Рождаясь у досократиков, мысливших бытие через сущее (у Гераклита, Анаксимандра,
Парменида), эта онтология завершается в философии Ницше, убедительно демонстрирующего
нигилизм философии Нового времени. Позже Хайдеггер определит бытие как общего для
сущего через Sein, и именно к этой первичной операции сведет катастрофическую историю
западной философии, как прогрессирующего забвения о бытии. То бытие, которое является
общим для сущего, Sein, есть не бытие как таковое, Seyn, но лишь один из его аспектов,
который, будучи взятым эксклюзивно, закрывает возможность понять бытие в полном
смысле, как Seyn. Дело в том, что кроме определения бытия как бытия сущего
(Sein des Seiende), бытие (Seyn) есть вместе с тем и ничто (Nichts), не сущее
(meon), поскольку включает в себя все и не исключает из себя ничего. Именно этим
и объясняется конечный нигилизм западной философии и выход на сцену ничто в конце
ее истории, тогда как в начале микроскопический зазор между Sein и Seyn был незаметен
и, казалось, им можно было пренебречь. Seyn есть Sein, но есть также и das
Nichts (ничто). Вторая часть предыдущей фразы – «но есть также и das Nichts (ничто)»

- Данные -
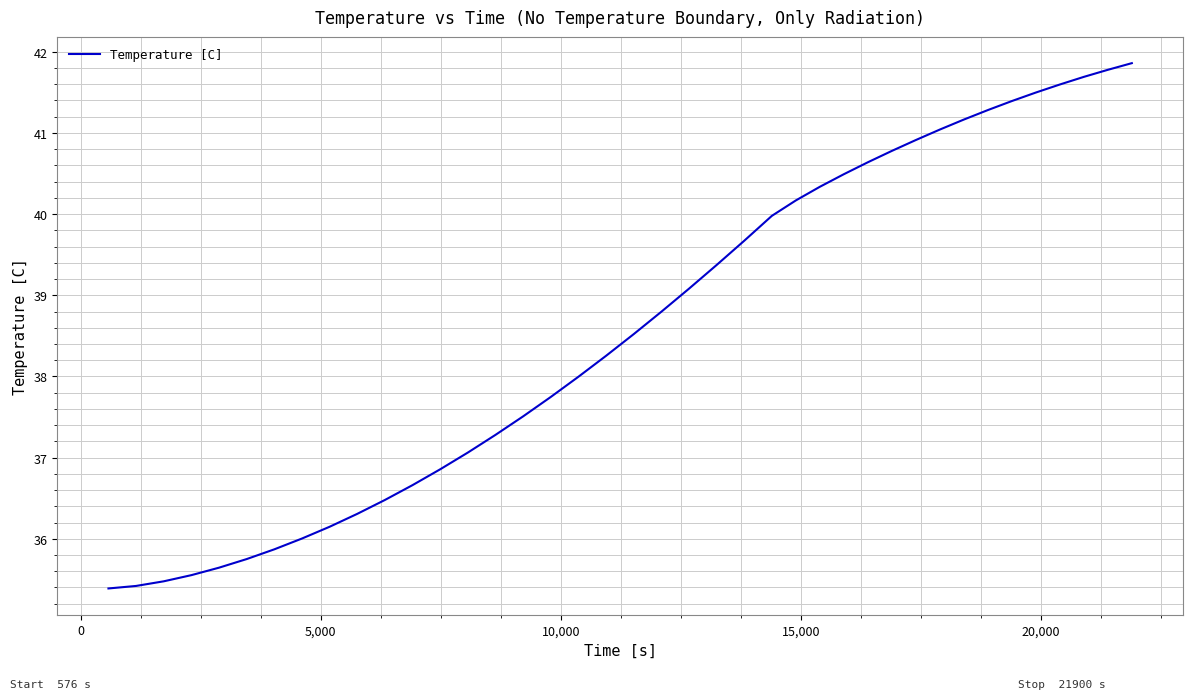

What is the smallest value displayed?

35.4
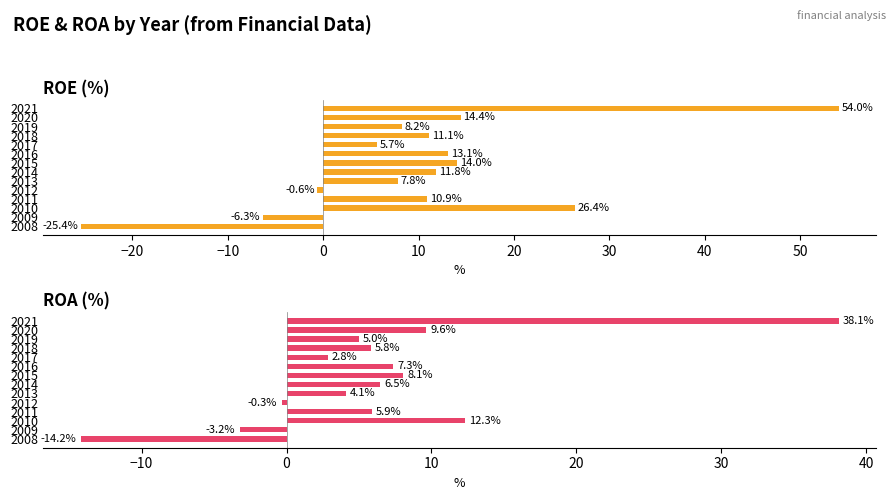

At 2017, list the series in order from largest to smallest.

ROE (%), ROA (%)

- Что сделать -
Продолжите текст о бытии и ничто у Хайдеггера сразу с его последних слов.

- Ваш ответ -
-- давала о себе знать через имплицитную разрушительность работы человеческого логоса,
все более отчуждающей сущее от его бытия и все более заменяющего его пред-ставлениями
(идеями, концепциями, тварными иерархиями, субъектом и объектом, априориями и т.д.).
Таким образом, неверно понятое Seyn, сведенное к Sein, пыталось напомнить о реальных
пропорциях через вначале имплицитный, а в конце Нового времени эксплицитный нигилизм
человеческого (западно-европейского) мышления.
Так как этот цикл
завершился, Хайдеггер предлагает перейти к новому Началу и помыслить Seyn напрямую,
не через сущее (Seiende), а иначе. Как иначе?
Этому служит
Dasein как фундаментальное основание новой философии, как стартовая позиция построения
фундаменталь-онтологии.
Dasein, с одной стороны,
есть сущее (Seiende). Но это не одно сущее среди сущих, так как оно есть то сущее,
которое является бытием сущего, поэтому в слове Dasein, присутствует Sein, а не
Seiende. Dasein это не Da-Seiende. Прямое обращение к слову не филологическая игра,
но прорыв к фундаменталь-онтологии, движение к построению нового языка это фундаменталь-онтологии.
И первым и главным элементом этого языка является именно Dasein. Будучи сущим
Dasein, фундаментально отличен от других сущих, так как он первичен для них – вне
Dasein'а вообще не возможно вынести заключение о наличии или отсутствии сущего,
так как именно Dasein называет сущее сущим, само сущее как таковое, возможно, не
догадывается, что оно сущее. Поэтому-то человек есть животное, имеющее логос, говорящее
животное. Называя сущее сущим, Dasein вводит в игру бытие (Sein).
Хайдеггер пишет в
одном месте(39-1) о том, что бытие
(Sein) ведет борьбу с сущим (Seiende). Dasein – это то сущее, которое находится
в этой борьбе на стороне бытия.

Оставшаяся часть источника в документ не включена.